The broker to the Placing is Ellis Stockbrokers Limited.

Application has been for the Consideration Shares and the Placing Shares to be
admitted to trading on the AIM market of the London Stock Exchange. It is
expected that Admission will become effective and that dealings in the
Consideration Shares and Placing Shares will commence on 16 March 2007.

The Company currently does not have the necessary shareholder authorities to
issue sufficient numbers of Ordinary Shares to satisfy the terms of the
Acquisition Agreement, the Placing Agreement and the grant of the new Share
Options. Therefore, an Extraordinary General Meeting has been convened for 15
March 2006 at which the directors will seek additional authorities from
shareholders to issue ordinary shares and grant the new Share Options.

Avid

The Company supplies specialist child resistant packaging solutions for blister
pack drugs through its subsidiary Pill Protect.
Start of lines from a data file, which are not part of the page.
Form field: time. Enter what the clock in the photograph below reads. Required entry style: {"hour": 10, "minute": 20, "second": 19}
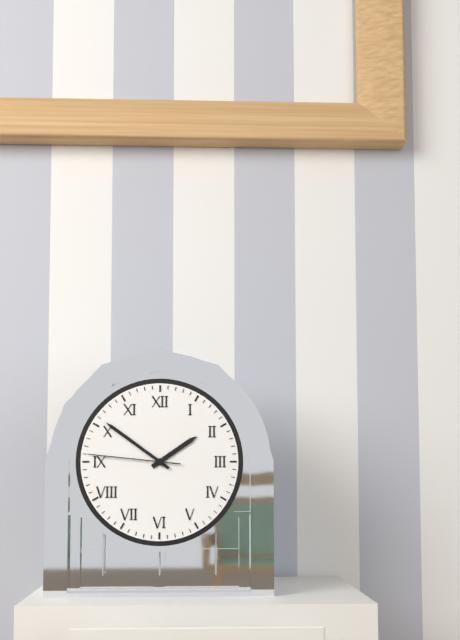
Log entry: {"hour": 1, "minute": 51, "second": 46}
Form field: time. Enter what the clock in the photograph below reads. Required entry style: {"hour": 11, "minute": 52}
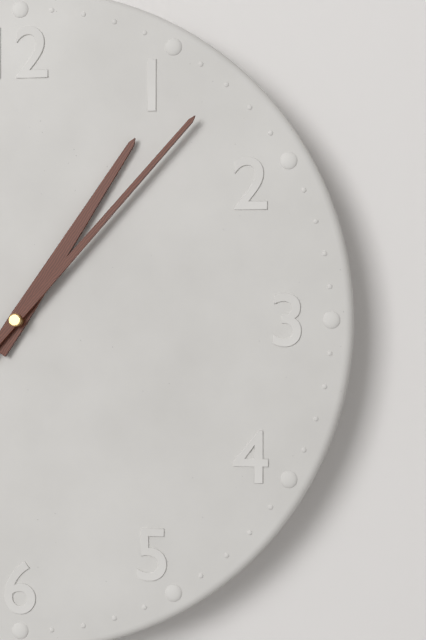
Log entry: {"hour": 1, "minute": 7}
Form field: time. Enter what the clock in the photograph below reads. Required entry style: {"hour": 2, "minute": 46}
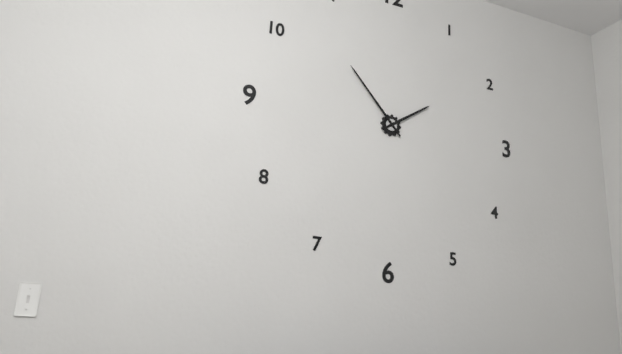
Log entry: {"hour": 1, "minute": 53}
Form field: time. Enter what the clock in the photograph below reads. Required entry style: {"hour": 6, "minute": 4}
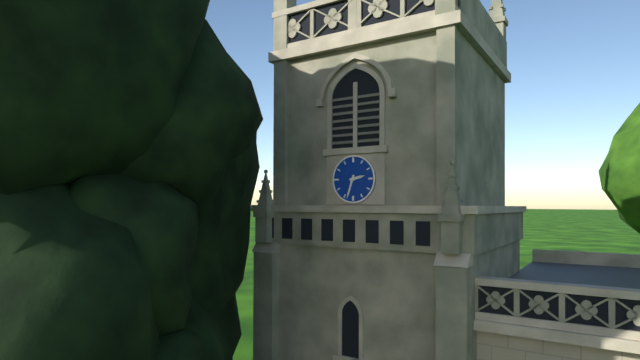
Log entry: {"hour": 2, "minute": 33}
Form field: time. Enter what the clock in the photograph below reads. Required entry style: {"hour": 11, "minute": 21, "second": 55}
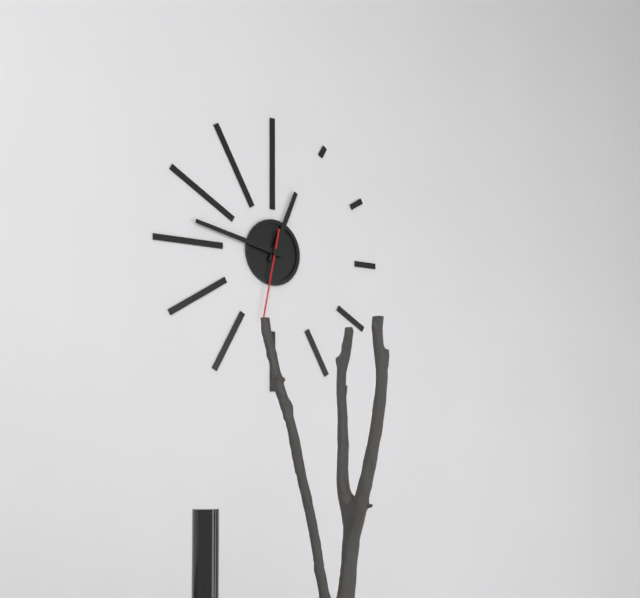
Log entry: {"hour": 12, "minute": 47, "second": 32}
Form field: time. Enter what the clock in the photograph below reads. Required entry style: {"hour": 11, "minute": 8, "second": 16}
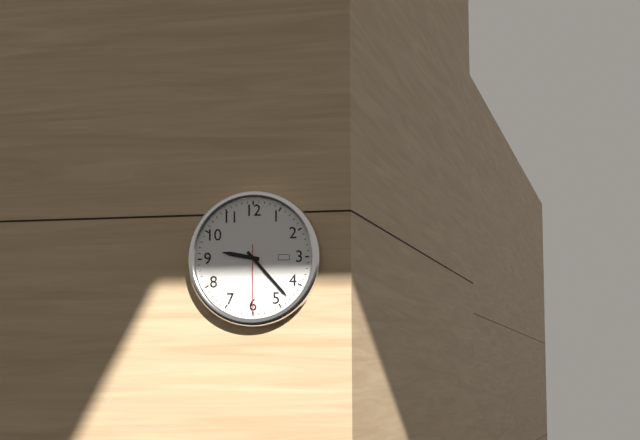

The main benefits of Pill
Protect's products are:

  * they have received a certificate under BS 8404 and BSEN 14375 and are
    compliant with relevant parts of The Medicines (Child Safety) Regulations
    2003;
   
  * they provide a smooth surface for increased brand presence which, compared
    to foil, allows improved messaging in up to eight colours;
   
  * the products do not alter the primary packaging material and consequently
    The Medicine and Healthcare Products Regulatory Agency can issue a type 1
    licence upgrade, at minimal cost; and
   
  * the products have been designed to be run on existing packaging lines with
    minimal loss of production time.
   
The Company is focused on the development of its pharmaceutical packaging
business and the Acquisition is a continuation of this strategy.

Electro-Mec

Electro-Mec, founded in 1969, is a precision engineering business producing
high quality blister pack change tooling for the pharmaceutical industry (from
which it generates the majority of its revenues) as well as offering some
machining and assembly for the defence industry.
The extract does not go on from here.